§ **GIVEN PASSAGE**:
(begin)

Book a free consultation

Select your industry*

Please select your industry*

We will call you ASAP or you can schedule a call

Elastic Builder To The Rescue

Apr 22, 2020


Previously, we talked about the birth and the agony of expanding complex ES queries when the custom generation is applied with all of its disadvantages.

In this post, we will show examples of how easily the elastic-builder can handle the generation and which are the positive outcomes of its integration in the framework.

Step 1 – improve the clauses

Instead of the custom generation for the must subtree presented in our previous blog post, we used elastic-builder’s helper methods. Almost the same can be achieved with the class constructors. This is what we ended up with:

let esb = require('elastic-builder');
let tasksSearchObject = esb.requestBodySearch();
let tasksSearchBoolQuery = esb.boolQuery().must(esb.matchPhraseQuery('country', country));
if (!!statusList.length) {
    tasksSearchBoolQuery = tasksSearchBoolQuery
            .must(esb.queryStringQuery(statusList.map(status => "(" + status + ")").join(' OR '))

(end)

§ **TASK REQUIREMENTS**:
• a. Translate this sentence from the Elastic Builder post into German: "Almost the same can be achieved with the class constructors."
• b. Reproduce part of the Elastic Builder post word for word, beginning at the words "In this post, we" and stopping after "in the framework.".
• c. Extend the Elastic Builder post onward from the point where it stops.

§ **LISTING**:
(begin)

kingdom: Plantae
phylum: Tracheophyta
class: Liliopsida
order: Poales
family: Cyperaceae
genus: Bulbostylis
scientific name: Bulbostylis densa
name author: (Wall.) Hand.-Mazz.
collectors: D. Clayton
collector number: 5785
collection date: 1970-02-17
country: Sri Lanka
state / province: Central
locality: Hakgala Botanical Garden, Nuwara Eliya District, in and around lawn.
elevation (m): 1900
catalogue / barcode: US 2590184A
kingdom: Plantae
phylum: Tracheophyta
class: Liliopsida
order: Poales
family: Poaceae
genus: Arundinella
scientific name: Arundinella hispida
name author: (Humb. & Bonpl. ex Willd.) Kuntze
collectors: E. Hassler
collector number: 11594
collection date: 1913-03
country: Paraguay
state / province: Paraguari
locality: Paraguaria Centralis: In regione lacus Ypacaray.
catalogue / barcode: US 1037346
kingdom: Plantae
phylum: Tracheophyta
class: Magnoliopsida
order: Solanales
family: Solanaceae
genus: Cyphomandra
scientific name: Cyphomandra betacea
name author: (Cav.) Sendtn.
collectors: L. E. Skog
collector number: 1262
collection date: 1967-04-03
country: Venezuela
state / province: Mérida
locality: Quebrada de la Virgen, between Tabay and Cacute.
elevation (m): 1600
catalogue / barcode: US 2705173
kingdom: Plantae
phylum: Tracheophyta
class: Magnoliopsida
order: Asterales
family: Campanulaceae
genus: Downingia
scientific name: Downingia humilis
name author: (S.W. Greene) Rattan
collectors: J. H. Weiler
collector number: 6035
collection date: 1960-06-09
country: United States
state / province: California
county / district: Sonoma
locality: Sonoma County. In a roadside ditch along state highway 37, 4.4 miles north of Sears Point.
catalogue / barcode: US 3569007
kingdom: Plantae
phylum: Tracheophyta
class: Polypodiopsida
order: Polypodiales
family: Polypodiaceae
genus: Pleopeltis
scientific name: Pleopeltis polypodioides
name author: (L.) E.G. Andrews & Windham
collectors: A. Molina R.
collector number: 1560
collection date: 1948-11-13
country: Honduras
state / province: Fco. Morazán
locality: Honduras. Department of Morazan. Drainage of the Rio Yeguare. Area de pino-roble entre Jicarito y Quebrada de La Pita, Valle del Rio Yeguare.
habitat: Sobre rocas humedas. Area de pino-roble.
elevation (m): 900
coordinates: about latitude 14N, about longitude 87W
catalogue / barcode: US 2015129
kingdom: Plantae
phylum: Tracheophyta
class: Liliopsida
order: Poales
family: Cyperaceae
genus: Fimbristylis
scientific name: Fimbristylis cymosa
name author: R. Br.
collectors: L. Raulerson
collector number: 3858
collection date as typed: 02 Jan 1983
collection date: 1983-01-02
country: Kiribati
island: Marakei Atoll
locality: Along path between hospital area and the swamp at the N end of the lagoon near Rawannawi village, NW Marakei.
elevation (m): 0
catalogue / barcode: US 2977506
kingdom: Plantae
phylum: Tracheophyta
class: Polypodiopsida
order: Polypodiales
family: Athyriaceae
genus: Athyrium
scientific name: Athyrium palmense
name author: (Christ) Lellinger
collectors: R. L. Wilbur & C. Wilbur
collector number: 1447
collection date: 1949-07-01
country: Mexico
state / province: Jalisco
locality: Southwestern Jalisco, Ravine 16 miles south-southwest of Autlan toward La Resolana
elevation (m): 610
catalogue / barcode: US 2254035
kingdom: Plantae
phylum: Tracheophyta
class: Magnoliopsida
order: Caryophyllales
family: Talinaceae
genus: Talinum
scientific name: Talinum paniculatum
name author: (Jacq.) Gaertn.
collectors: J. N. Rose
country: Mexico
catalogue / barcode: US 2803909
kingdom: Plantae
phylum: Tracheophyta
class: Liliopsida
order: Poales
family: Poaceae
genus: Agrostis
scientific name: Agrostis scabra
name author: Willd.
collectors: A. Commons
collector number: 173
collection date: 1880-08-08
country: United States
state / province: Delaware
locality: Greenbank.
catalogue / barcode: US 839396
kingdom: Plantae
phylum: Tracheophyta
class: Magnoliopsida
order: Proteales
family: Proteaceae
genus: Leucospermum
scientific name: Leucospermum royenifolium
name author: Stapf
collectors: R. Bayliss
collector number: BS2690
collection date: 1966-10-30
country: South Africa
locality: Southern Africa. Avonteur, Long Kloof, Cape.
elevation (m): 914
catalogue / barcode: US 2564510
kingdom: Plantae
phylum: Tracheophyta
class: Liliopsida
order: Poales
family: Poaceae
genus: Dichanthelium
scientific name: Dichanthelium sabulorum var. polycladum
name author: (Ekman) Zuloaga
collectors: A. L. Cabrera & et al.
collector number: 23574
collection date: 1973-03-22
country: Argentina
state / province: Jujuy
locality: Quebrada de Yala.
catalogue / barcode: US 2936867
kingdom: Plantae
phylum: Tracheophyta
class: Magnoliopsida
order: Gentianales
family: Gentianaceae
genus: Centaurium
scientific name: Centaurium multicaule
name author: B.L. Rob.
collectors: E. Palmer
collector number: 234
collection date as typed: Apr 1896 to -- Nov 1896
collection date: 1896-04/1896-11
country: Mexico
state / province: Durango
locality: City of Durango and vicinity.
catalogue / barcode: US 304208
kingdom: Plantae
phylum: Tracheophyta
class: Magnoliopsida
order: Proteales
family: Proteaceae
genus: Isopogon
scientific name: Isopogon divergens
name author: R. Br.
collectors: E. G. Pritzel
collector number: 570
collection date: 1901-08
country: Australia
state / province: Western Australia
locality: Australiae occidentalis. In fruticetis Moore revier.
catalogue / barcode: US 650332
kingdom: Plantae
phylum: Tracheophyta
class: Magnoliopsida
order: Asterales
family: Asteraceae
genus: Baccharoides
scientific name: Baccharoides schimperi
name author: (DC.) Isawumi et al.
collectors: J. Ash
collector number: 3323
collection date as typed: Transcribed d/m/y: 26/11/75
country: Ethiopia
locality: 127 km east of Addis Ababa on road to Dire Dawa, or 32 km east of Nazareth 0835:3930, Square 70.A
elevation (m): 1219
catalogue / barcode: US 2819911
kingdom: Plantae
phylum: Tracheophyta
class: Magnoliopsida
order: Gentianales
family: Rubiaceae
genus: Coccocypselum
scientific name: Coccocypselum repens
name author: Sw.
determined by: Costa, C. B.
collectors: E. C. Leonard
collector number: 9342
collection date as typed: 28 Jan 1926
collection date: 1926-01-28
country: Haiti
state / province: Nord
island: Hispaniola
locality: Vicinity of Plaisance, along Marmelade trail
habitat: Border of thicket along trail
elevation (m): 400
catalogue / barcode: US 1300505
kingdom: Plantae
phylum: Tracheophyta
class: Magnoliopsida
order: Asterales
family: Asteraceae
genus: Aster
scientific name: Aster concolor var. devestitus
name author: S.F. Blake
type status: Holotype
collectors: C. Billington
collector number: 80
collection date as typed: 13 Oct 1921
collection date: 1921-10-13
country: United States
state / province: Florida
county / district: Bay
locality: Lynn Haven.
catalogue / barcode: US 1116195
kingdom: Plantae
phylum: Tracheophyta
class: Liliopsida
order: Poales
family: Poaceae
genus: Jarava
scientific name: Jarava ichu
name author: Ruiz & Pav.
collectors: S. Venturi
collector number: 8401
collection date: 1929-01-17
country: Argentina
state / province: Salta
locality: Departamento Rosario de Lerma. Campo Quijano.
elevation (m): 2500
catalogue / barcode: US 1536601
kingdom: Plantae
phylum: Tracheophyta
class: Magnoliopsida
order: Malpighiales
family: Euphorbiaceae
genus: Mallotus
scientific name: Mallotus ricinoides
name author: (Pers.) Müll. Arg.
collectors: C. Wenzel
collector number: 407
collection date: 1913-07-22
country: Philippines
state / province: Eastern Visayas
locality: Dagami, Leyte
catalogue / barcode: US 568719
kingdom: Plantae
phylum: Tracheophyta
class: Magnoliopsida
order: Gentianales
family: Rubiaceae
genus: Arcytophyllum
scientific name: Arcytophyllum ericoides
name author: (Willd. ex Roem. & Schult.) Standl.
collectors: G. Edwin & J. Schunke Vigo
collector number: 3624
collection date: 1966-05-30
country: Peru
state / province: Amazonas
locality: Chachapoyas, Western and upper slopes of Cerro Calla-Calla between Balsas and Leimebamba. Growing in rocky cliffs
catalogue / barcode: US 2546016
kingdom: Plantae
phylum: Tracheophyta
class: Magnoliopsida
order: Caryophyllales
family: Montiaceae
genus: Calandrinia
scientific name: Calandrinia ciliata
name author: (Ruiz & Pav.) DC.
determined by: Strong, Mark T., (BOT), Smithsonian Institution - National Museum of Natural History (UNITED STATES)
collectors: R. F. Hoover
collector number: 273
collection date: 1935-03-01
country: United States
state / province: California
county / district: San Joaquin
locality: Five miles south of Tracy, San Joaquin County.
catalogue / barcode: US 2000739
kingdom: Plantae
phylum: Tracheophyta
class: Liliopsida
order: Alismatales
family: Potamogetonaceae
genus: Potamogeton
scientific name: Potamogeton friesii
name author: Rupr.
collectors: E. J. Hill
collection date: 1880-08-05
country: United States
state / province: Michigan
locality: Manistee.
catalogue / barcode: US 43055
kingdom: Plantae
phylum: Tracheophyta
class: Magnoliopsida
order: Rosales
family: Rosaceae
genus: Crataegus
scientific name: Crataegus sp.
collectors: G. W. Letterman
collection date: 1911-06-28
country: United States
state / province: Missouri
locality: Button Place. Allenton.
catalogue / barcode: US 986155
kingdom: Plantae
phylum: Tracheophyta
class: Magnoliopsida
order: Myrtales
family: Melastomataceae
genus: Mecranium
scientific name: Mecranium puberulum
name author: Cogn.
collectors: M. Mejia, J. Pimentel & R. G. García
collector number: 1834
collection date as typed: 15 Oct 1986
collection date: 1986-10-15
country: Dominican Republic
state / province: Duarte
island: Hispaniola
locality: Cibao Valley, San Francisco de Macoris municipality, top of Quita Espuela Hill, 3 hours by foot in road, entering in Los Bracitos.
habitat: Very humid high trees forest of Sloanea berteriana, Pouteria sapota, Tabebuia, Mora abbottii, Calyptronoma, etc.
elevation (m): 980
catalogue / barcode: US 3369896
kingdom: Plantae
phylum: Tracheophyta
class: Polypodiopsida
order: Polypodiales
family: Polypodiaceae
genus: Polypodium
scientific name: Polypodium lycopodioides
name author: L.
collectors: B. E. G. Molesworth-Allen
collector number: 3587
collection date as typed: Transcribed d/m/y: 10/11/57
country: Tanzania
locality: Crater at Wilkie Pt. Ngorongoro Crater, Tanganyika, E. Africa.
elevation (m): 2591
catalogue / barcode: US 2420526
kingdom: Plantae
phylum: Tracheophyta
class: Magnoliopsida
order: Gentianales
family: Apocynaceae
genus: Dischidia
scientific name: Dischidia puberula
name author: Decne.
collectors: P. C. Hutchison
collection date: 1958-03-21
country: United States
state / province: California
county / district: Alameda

(end)

§ **ANSWERS TO THE EXERCISE**:
• a. Fast dasselbe lässt sich mit den Klassenkonstruktoren erreichen.

• b.
In this post, we will show examples of how easily the elastic-builder can handle the generation and which are the positive outcomes of its integration in the framework.

• c.
            .defaultField('status'));
}
if (prediction) {
tasksSearchBoolQuery = tasksSearchBoolQuery
            .must(esb.matchPhraseQuery('prediction', prediction));
}
let postObject = tasksSearchObject.query(tasksSearchBoolQuery).toJSON();

Short and compact, isn’t it? And the output is almost the same as the custom-generated one, except that it is optimized for the country and prediction. Instead of using a match with field phrase, we set only the match_phrase clause, thus reducing the size of the JSON, but still achieving the same goal:

"must": [
            {
                "match_phrase": {
                    "country": country
                }
            },
            {
                "query_string": {
                    "query": "(" + status_1 + ") OR (" + status_2 + ")",
                    "default_field": "status"
                }
            },
            {
                "match_phrase": {
                    "prediction": prediction
                }
            }
]

Have in mind that before using the elastic-builder we were not even aware that match_phrase clause exists.

Step 2 – deal with conditional filtering

When it comes to applying filters under specific conditions, the expected output will be different per condition. If you have multiple conditions applied on different filters you either have to make separate generations for each condition or you need to involve conditions at least for the affected clauses.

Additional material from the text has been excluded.